Source: Getty Images

Here’s a frivolous but entertaining thought exercise: Would you rather own a stake in Warren Buffett’s Berkshire Hathaway Inc. (NYSE:BRKA)(NYSE:BRKB) or Carl Icahn’s Icahn Enterprises L.P. (NASDAQ:IEP)?

For many market watchers, the answer is simply a matter of preference — a question of which person they would rather stand behind rather than which company they would actually like to own a share of. Both of the businesses, two of the most successful conglomerates on the face of the planet, owe much of their success to the luck and savvy of their principals. Each a self-made billionaire in their own right, Buffett and Icahn are too well known and too successful to disassociate their personal reputations from the businesses they lead.

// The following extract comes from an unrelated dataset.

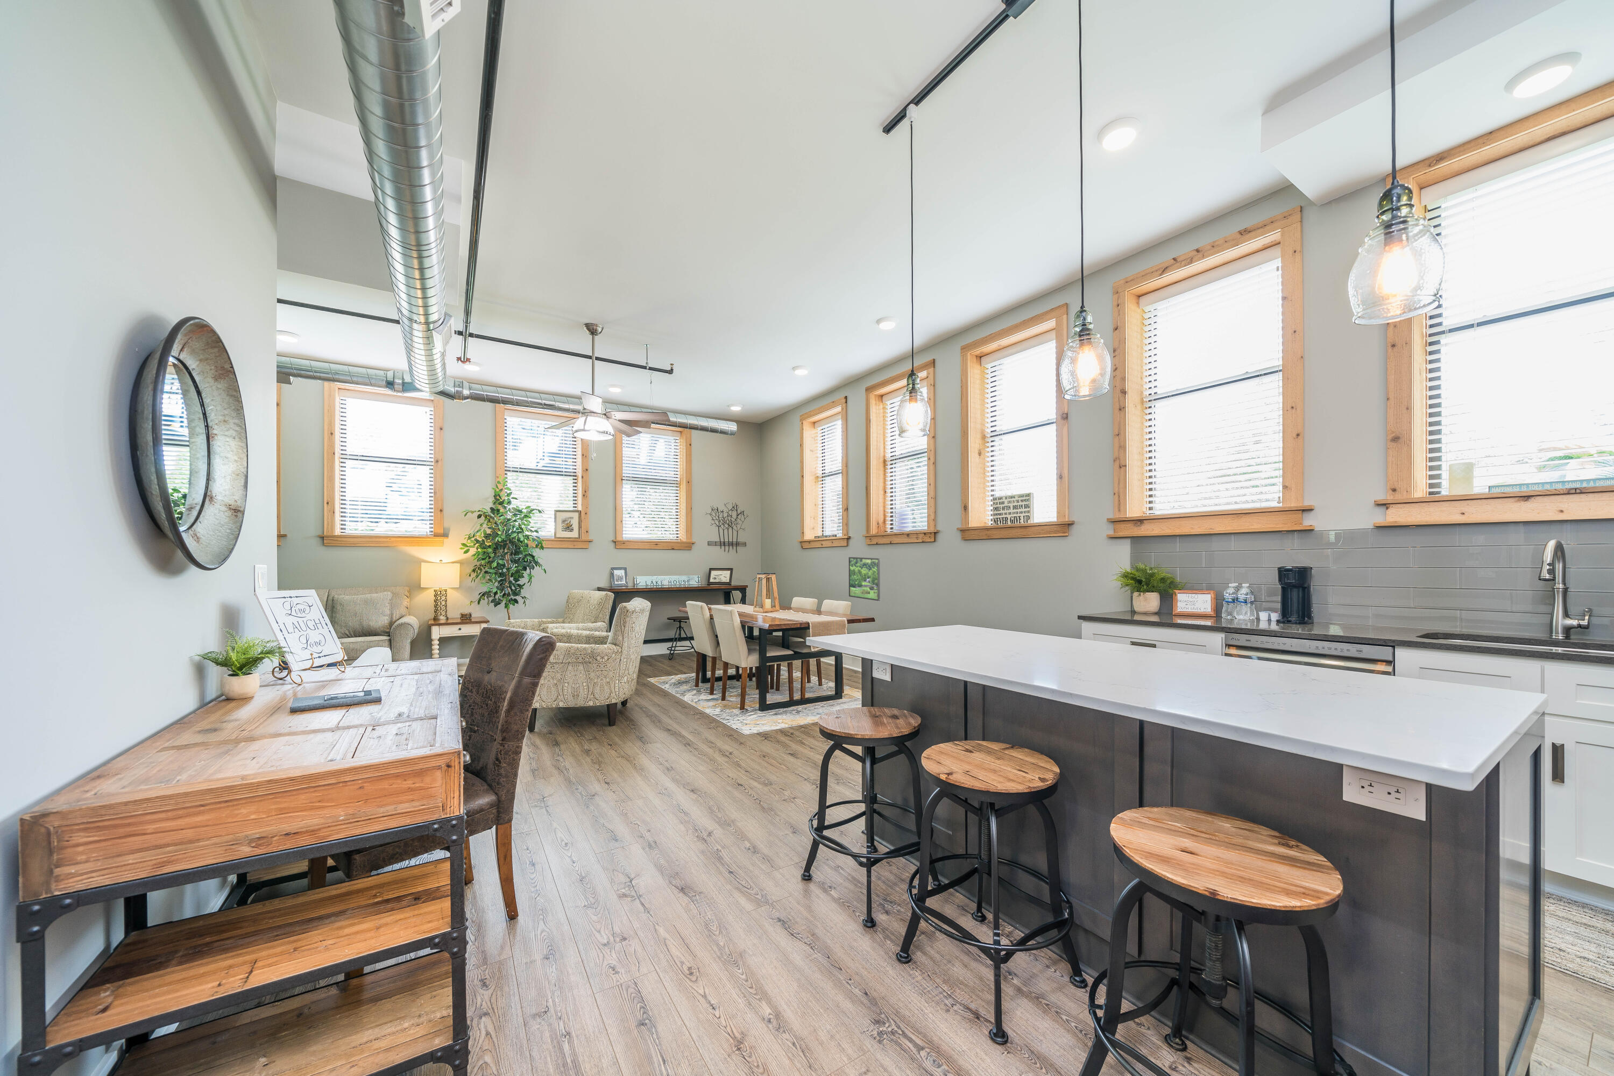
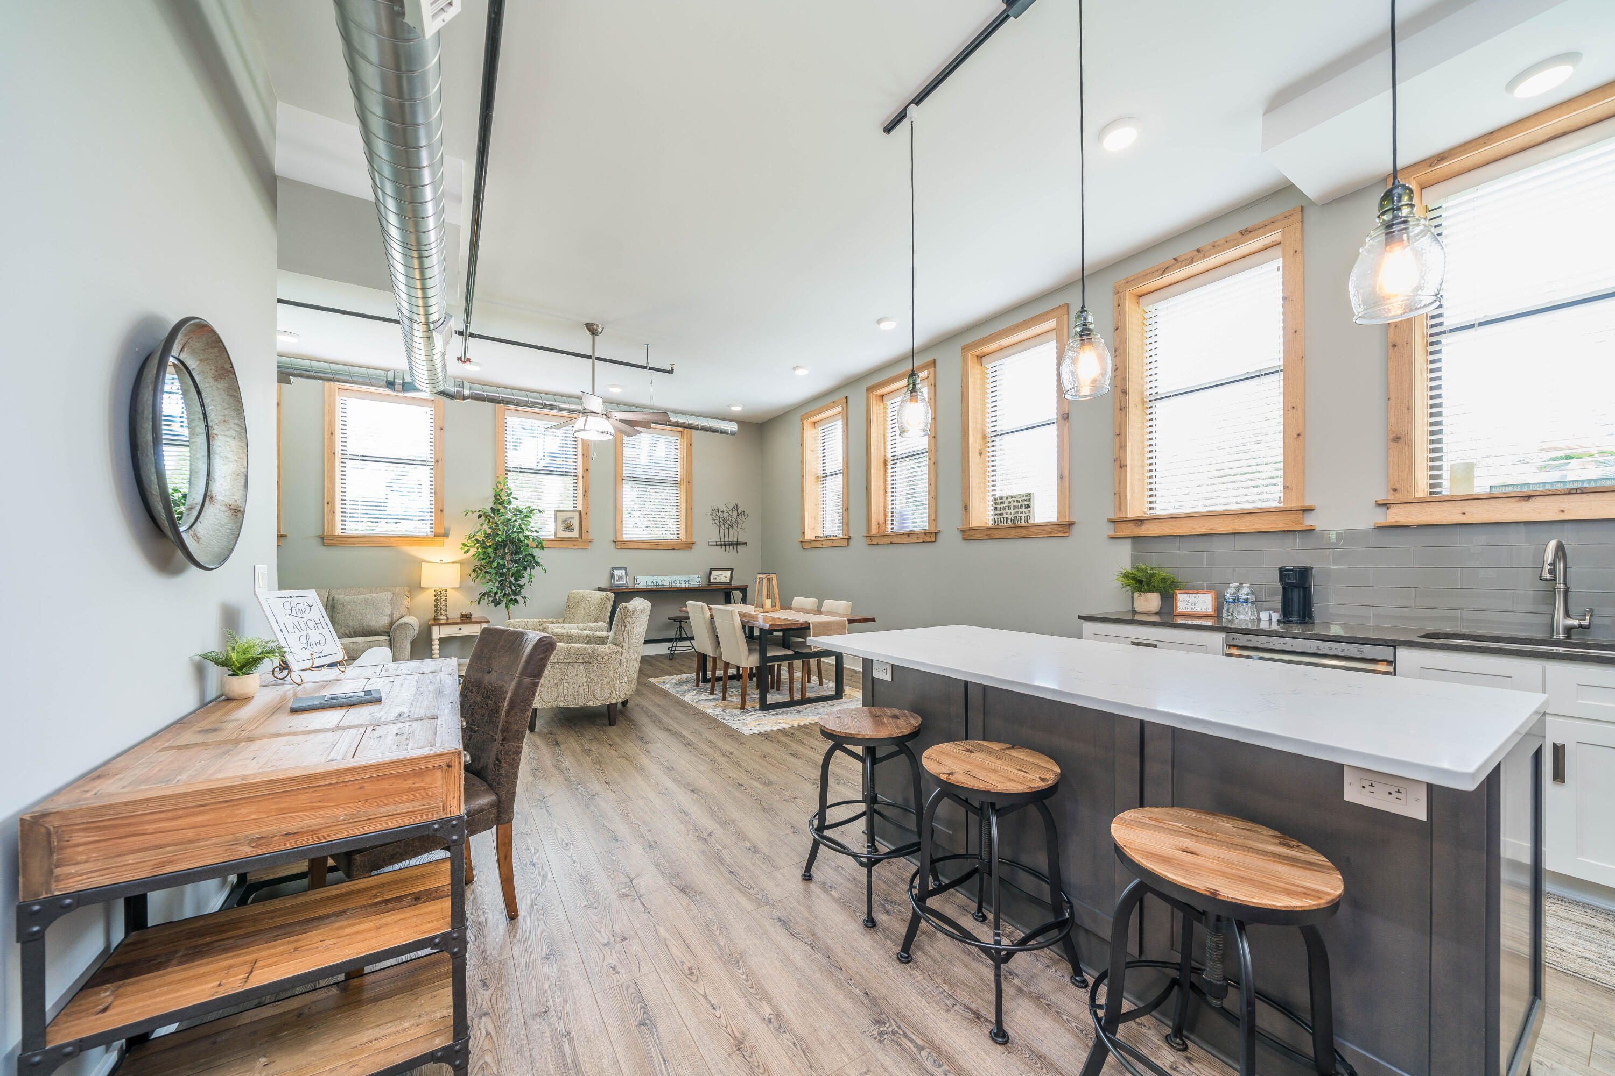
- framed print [848,556,880,602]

Although they both generally prescribe to a philosophy of value investing, there are some pretty fundamental differences in the way each investor approaches his work. For example, Icahn is a notorious contrarian and activist investor. He is an outspoken critic of anybody he thinks is running a company poorly and is not afraid to use his ownership stake in a business to shake people out of board positions. Icahn has a penchant for finding fixer-uppers and helping fix them.

Buffett, on the other hand, likes to invest in companies that are structurally sound and already have good management. Buffett’s annual letters to shareholders are usually dense with praise for the executives that run the myriad businesses owned by Berkshire. Where Icahn is known to enter a position in a company with the aim to do something with it, Buffett generally invests with the simple aim of holding on to the stock for the long term.